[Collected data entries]
···

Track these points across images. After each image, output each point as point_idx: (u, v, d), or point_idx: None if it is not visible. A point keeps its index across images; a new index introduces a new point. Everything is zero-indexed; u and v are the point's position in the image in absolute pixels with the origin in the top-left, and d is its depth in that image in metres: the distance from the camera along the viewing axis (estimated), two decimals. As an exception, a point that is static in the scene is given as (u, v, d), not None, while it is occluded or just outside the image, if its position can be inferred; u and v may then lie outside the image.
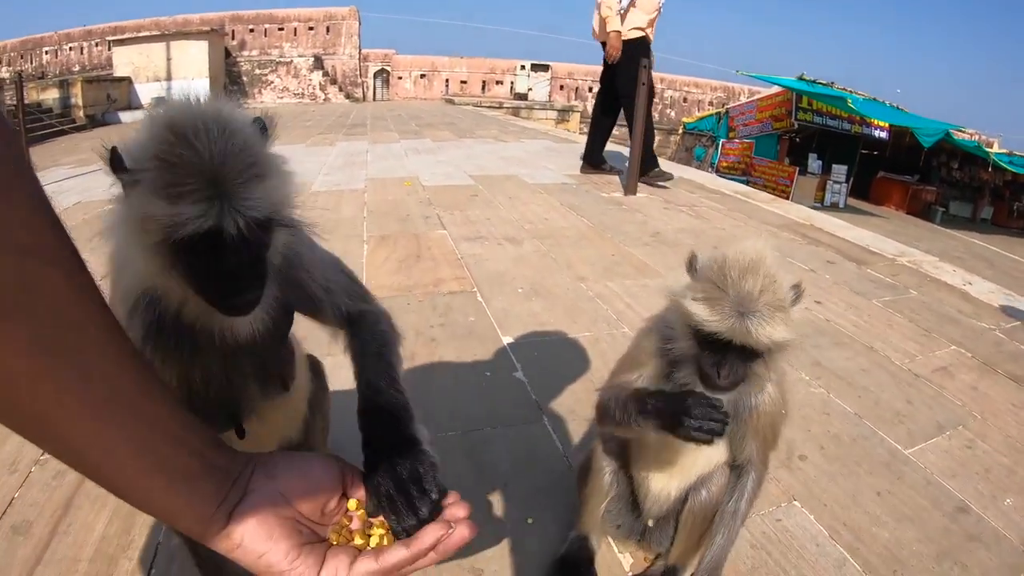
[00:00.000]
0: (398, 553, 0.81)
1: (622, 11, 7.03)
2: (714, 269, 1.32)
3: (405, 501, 0.88)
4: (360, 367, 1.31)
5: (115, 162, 0.98)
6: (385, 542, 0.85)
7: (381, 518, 0.87)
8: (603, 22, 7.08)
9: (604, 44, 7.31)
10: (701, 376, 1.35)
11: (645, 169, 7.29)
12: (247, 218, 0.96)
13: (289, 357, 1.50)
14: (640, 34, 7.13)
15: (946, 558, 1.97)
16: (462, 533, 0.84)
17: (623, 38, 7.11)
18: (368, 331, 1.38)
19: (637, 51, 7.01)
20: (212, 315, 1.10)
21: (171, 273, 1.03)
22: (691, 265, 1.39)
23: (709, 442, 1.28)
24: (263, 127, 1.08)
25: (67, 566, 1.82)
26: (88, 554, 1.87)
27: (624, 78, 7.20)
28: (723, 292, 1.27)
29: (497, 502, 2.11)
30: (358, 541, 0.84)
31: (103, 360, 0.63)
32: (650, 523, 1.77)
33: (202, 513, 0.72)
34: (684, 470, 1.63)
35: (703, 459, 1.60)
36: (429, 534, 0.83)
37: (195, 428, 0.73)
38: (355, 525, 0.86)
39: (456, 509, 0.88)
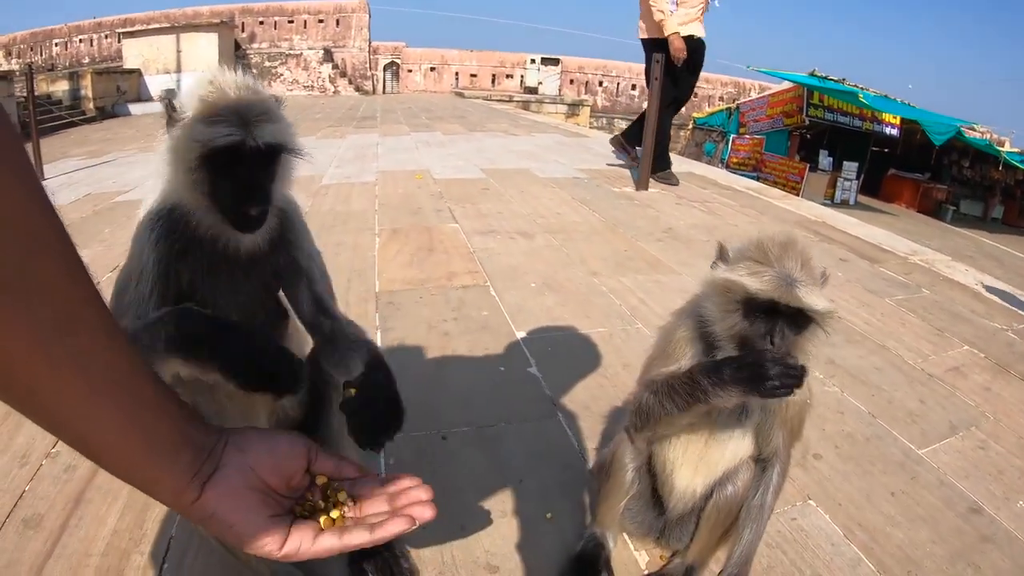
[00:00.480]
0: (361, 535, 0.86)
1: (672, 11, 6.84)
2: (752, 250, 1.39)
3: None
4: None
5: (171, 105, 1.35)
6: (347, 513, 0.91)
7: (344, 493, 0.92)
8: (659, 25, 6.84)
9: (648, 43, 7.11)
10: (748, 350, 1.39)
11: (658, 167, 7.27)
12: (261, 140, 1.31)
13: (279, 323, 1.67)
14: (687, 32, 6.91)
15: (959, 559, 1.97)
16: (423, 516, 0.90)
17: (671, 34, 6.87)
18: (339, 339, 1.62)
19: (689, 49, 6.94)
20: (223, 228, 1.40)
21: (199, 188, 1.35)
22: (722, 254, 1.46)
23: (790, 394, 1.31)
24: (276, 100, 1.44)
25: (78, 560, 1.81)
26: (99, 548, 1.86)
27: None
28: (768, 266, 1.34)
29: (512, 498, 2.11)
30: (323, 517, 0.88)
31: (94, 340, 0.67)
32: (672, 520, 1.78)
33: (178, 484, 0.76)
34: (711, 465, 1.64)
35: (730, 453, 1.62)
36: (392, 524, 0.88)
37: (175, 402, 0.78)
38: (320, 501, 0.91)
39: (419, 492, 0.93)
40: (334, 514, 0.89)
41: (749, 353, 1.36)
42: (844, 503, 2.17)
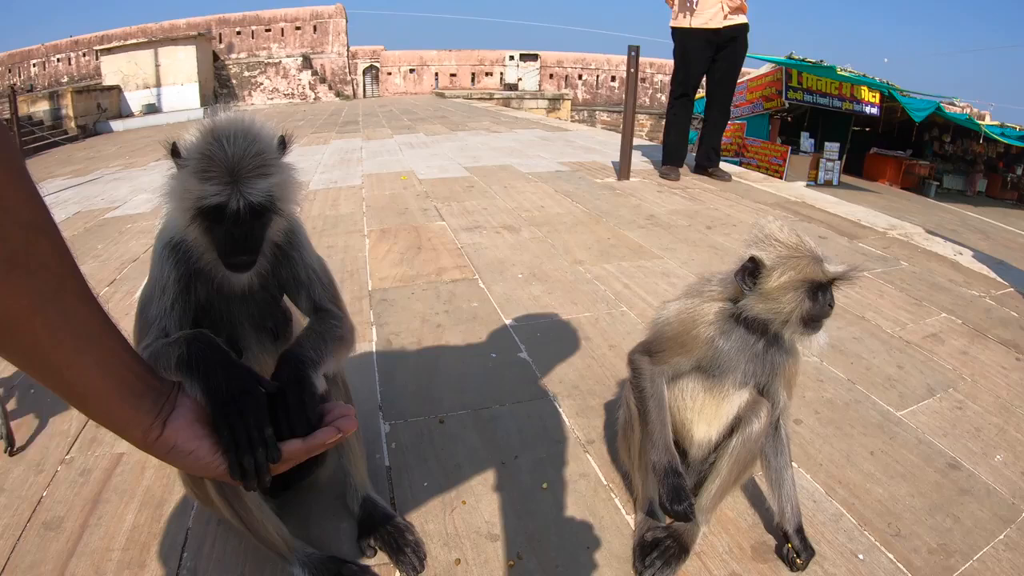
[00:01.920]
0: (295, 444, 1.08)
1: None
2: (783, 249, 1.63)
3: (291, 419, 1.17)
4: (300, 335, 1.61)
5: (175, 152, 1.44)
6: None
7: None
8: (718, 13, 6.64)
9: (678, 33, 6.93)
10: (811, 321, 1.67)
11: (666, 161, 7.36)
12: (249, 201, 1.40)
13: (283, 319, 1.80)
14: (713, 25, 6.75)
15: (938, 511, 2.04)
16: (348, 427, 1.11)
17: (706, 26, 6.74)
18: (321, 320, 1.68)
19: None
20: (219, 266, 1.51)
21: (197, 231, 1.46)
22: (758, 263, 1.63)
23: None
24: (283, 142, 1.52)
25: (100, 556, 1.88)
26: (120, 543, 1.93)
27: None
28: (810, 255, 1.62)
29: (509, 473, 2.19)
30: None
31: (78, 303, 0.82)
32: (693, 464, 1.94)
33: (145, 422, 0.91)
34: (723, 418, 1.83)
35: (739, 408, 1.82)
36: (322, 433, 1.09)
37: (138, 359, 0.93)
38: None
39: (343, 409, 1.15)
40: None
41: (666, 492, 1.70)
42: (825, 463, 2.26)
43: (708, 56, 6.83)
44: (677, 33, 6.90)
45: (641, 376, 1.80)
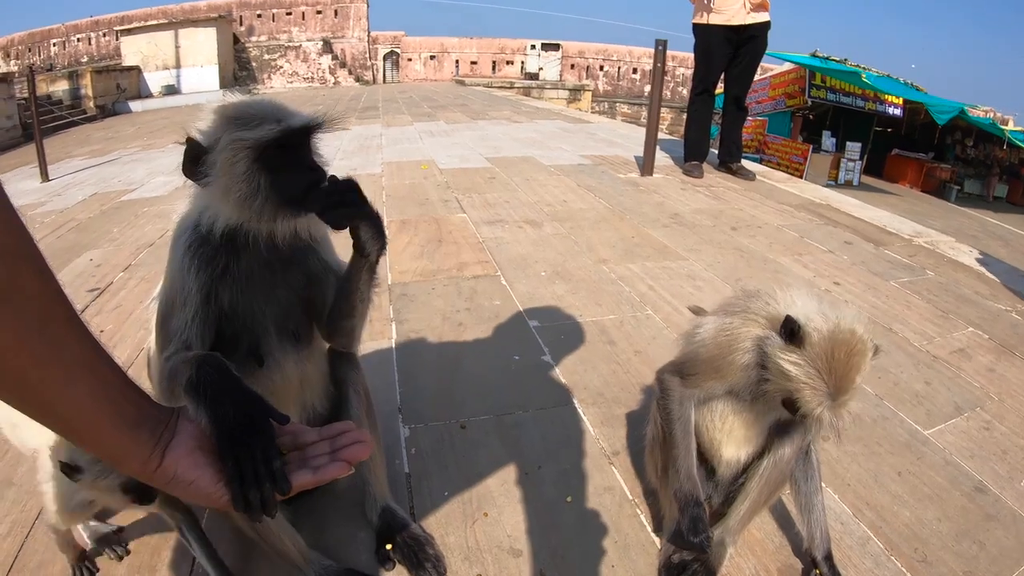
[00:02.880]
0: (304, 476, 1.00)
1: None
2: (820, 354, 1.46)
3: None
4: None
5: (195, 145, 1.44)
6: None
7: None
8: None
9: (699, 29, 6.84)
10: (789, 407, 1.54)
11: (688, 157, 7.30)
12: (300, 123, 1.44)
13: (305, 321, 1.75)
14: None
15: (965, 537, 2.01)
16: (357, 456, 1.04)
17: (728, 23, 6.66)
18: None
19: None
20: (279, 225, 1.49)
21: (255, 193, 1.42)
22: (792, 332, 1.51)
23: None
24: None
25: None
26: (131, 545, 1.91)
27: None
28: (824, 383, 1.45)
29: (532, 483, 2.16)
30: None
31: (66, 332, 0.78)
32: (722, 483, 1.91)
33: (143, 453, 0.87)
34: (753, 440, 1.80)
35: (767, 429, 1.78)
36: (332, 468, 1.01)
37: (132, 386, 0.88)
38: None
39: (354, 435, 1.07)
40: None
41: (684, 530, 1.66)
42: (853, 483, 2.23)
43: (729, 52, 6.78)
44: (699, 29, 6.83)
45: (670, 398, 1.76)
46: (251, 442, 1.03)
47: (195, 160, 1.43)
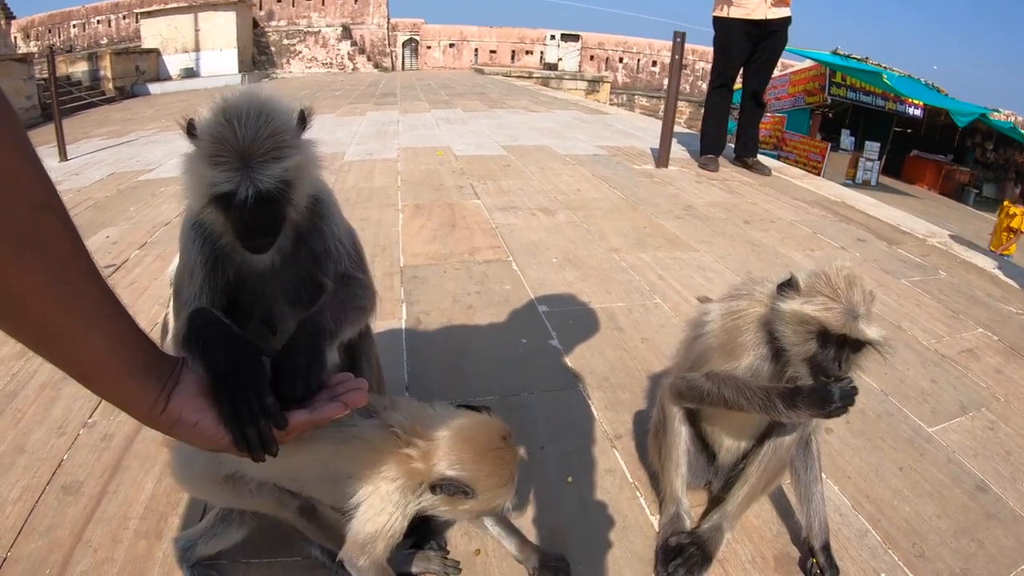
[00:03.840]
0: (301, 415, 1.11)
1: None
2: (823, 285, 1.56)
3: (294, 381, 1.18)
4: (321, 301, 1.57)
5: (191, 129, 1.39)
6: None
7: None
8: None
9: (719, 22, 6.79)
10: (818, 370, 1.58)
11: (704, 150, 7.30)
12: (259, 188, 1.35)
13: (318, 292, 1.71)
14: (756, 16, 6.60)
15: (963, 534, 2.01)
16: (356, 401, 1.15)
17: (748, 17, 6.61)
18: (345, 288, 1.66)
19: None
20: (238, 247, 1.50)
21: (212, 215, 1.44)
22: (794, 284, 1.60)
23: (846, 412, 1.55)
24: (302, 118, 1.46)
25: (117, 524, 1.90)
26: (138, 512, 1.95)
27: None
28: (839, 302, 1.52)
29: (535, 463, 2.19)
30: None
31: (86, 281, 0.83)
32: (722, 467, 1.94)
33: (150, 397, 0.93)
34: (754, 427, 1.82)
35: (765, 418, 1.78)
36: (329, 407, 1.12)
37: (143, 336, 0.93)
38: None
39: (353, 383, 1.18)
40: None
41: (818, 387, 1.55)
42: (853, 476, 2.23)
43: (748, 47, 6.72)
44: (718, 22, 6.79)
45: (695, 382, 1.76)
46: (243, 383, 1.08)
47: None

···

WHAT THIS TASK INVOLVES.
Return the complete data unchanged and include none of the pictures.

OUTPUT FOR THIS TASK.
Track these points across images. After each image, output each point as point_idx: (u, v, d), or point_idx: None if it is not visible. A point keeps its index across images; a new index introduces a new point. Everything is zero-indexed; u and v are the point's position in the image in absolute pixels with the origin in the top-left, and d is its depth in that image in metres: the distance from the camera along the viewing axis (estimated), two decimals. As an exception, a point that is static in the scene is given as (u, v, d), not None, while it is occluded or just outside the image, if its position can be inferred; u and v may then lie outside the image.
[00:00.000]
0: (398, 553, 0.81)
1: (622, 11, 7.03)
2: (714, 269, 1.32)
3: (405, 501, 0.88)
4: (360, 367, 1.31)
5: (115, 162, 0.98)
6: (385, 542, 0.85)
7: (381, 518, 0.87)
8: (603, 22, 7.08)
9: (604, 44, 7.31)
10: (701, 376, 1.35)
11: (645, 169, 7.29)
12: (247, 218, 0.96)
13: (289, 357, 1.50)
14: (640, 34, 7.13)
15: (946, 558, 1.97)
16: (462, 533, 0.84)
17: (623, 38, 7.11)
18: (368, 331, 1.38)
19: (637, 51, 7.01)
20: (212, 315, 1.10)
21: (171, 273, 1.03)
22: (691, 265, 1.39)
23: (709, 442, 1.28)
24: (263, 127, 1.08)
25: (67, 566, 1.82)
26: (88, 554, 1.87)
27: (624, 78, 7.20)
28: (723, 292, 1.27)
29: (497, 502, 2.11)
30: (358, 541, 0.84)
31: (103, 360, 0.63)
32: (650, 523, 1.77)
33: (202, 513, 0.72)
34: (684, 470, 1.63)
35: (703, 459, 1.60)
36: (429, 534, 0.83)
37: (195, 428, 0.73)
38: (355, 525, 0.86)
39: (456, 509, 0.88)
[00:00.480]
0: (361, 535, 0.86)
1: (672, 11, 6.84)
2: (752, 250, 1.39)
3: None
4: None
5: (171, 105, 1.35)
6: (347, 513, 0.91)
7: (344, 493, 0.92)
8: (659, 25, 6.84)
9: (648, 43, 7.11)
10: (748, 350, 1.39)
11: (658, 167, 7.27)
12: (261, 140, 1.31)
13: (279, 323, 1.67)
14: (687, 32, 6.91)
15: (959, 559, 1.97)
16: (423, 516, 0.90)
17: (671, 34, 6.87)
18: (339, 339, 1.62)
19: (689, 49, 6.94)
20: (223, 228, 1.40)
21: (199, 188, 1.35)
22: (722, 254, 1.46)
23: (790, 394, 1.31)
24: (276, 100, 1.44)
25: (78, 560, 1.81)
26: (99, 548, 1.86)
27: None
28: (768, 266, 1.34)
29: (512, 498, 2.11)
30: (323, 517, 0.88)
31: (94, 340, 0.67)
32: (672, 520, 1.78)
33: (178, 484, 0.76)
34: (711, 465, 1.64)
35: (730, 453, 1.62)
36: (392, 524, 0.88)
37: (175, 402, 0.78)
38: (320, 501, 0.91)
39: (419, 492, 0.93)
40: (334, 514, 0.89)
41: (749, 353, 1.36)
42: (844, 503, 2.17)
[00:01.920]
0: (295, 444, 1.08)
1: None
2: (783, 249, 1.63)
3: (291, 419, 1.17)
4: (300, 335, 1.61)
5: (175, 152, 1.44)
6: None
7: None
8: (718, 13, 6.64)
9: (678, 33, 6.93)
10: (811, 321, 1.67)
11: (666, 161, 7.36)
12: (249, 201, 1.40)
13: (283, 319, 1.80)
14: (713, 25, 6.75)
15: (938, 511, 2.04)
16: (348, 427, 1.11)
17: (706, 26, 6.74)
18: (321, 320, 1.68)
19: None
20: (219, 266, 1.51)
21: (197, 231, 1.46)
22: (758, 263, 1.63)
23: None
24: (283, 142, 1.52)
25: (100, 556, 1.88)
26: (120, 543, 1.93)
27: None
28: (810, 255, 1.62)
29: (509, 473, 2.19)
30: None
31: (78, 303, 0.82)
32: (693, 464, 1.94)
33: (145, 422, 0.91)
34: (723, 418, 1.83)
35: (739, 408, 1.82)
36: (322, 433, 1.09)
37: (138, 359, 0.93)
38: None
39: (343, 409, 1.15)
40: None
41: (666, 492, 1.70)
42: (825, 463, 2.26)
43: (708, 56, 6.83)
44: (677, 33, 6.90)
45: (641, 376, 1.80)
[00:02.880]
0: (304, 476, 1.00)
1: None
2: (820, 354, 1.46)
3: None
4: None
5: (195, 145, 1.44)
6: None
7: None
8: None
9: (699, 29, 6.84)
10: (789, 407, 1.54)
11: (688, 157, 7.30)
12: (300, 123, 1.44)
13: (305, 321, 1.75)
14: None
15: (965, 537, 2.01)
16: (357, 456, 1.04)
17: (728, 23, 6.66)
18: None
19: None
20: (279, 225, 1.49)
21: (255, 193, 1.42)
22: (792, 332, 1.51)
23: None
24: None
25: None
26: (131, 545, 1.91)
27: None
28: (824, 383, 1.45)
29: (532, 483, 2.16)
30: None
31: (66, 332, 0.78)
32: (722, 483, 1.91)
33: (143, 453, 0.87)
34: (753, 440, 1.80)
35: (767, 429, 1.78)
36: (332, 468, 1.01)
37: (132, 386, 0.88)
38: None
39: (354, 435, 1.07)
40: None
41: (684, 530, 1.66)
42: (853, 483, 2.23)
43: (729, 52, 6.78)
44: (699, 29, 6.83)
45: (670, 398, 1.76)
46: (251, 442, 1.03)
47: (195, 160, 1.43)
[00:03.840]
0: (301, 415, 1.11)
1: None
2: (823, 285, 1.56)
3: (294, 381, 1.18)
4: (321, 301, 1.57)
5: (191, 129, 1.39)
6: None
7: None
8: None
9: (719, 22, 6.79)
10: (818, 370, 1.58)
11: (704, 150, 7.30)
12: (259, 188, 1.35)
13: (318, 292, 1.71)
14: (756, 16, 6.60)
15: (963, 534, 2.01)
16: (356, 401, 1.15)
17: (748, 17, 6.61)
18: (345, 288, 1.66)
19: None
20: (238, 247, 1.50)
21: (212, 215, 1.44)
22: (794, 284, 1.60)
23: (846, 412, 1.55)
24: (302, 118, 1.46)
25: (117, 524, 1.90)
26: (138, 512, 1.95)
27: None
28: (839, 302, 1.52)
29: (535, 463, 2.19)
30: None
31: (86, 281, 0.83)
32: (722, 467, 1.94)
33: (150, 397, 0.93)
34: (754, 427, 1.82)
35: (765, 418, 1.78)
36: (329, 407, 1.12)
37: (143, 336, 0.93)
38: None
39: (353, 383, 1.18)
40: None
41: (818, 387, 1.55)
42: (853, 476, 2.23)
43: (748, 47, 6.72)
44: (718, 22, 6.79)
45: (695, 382, 1.76)
46: (243, 383, 1.08)
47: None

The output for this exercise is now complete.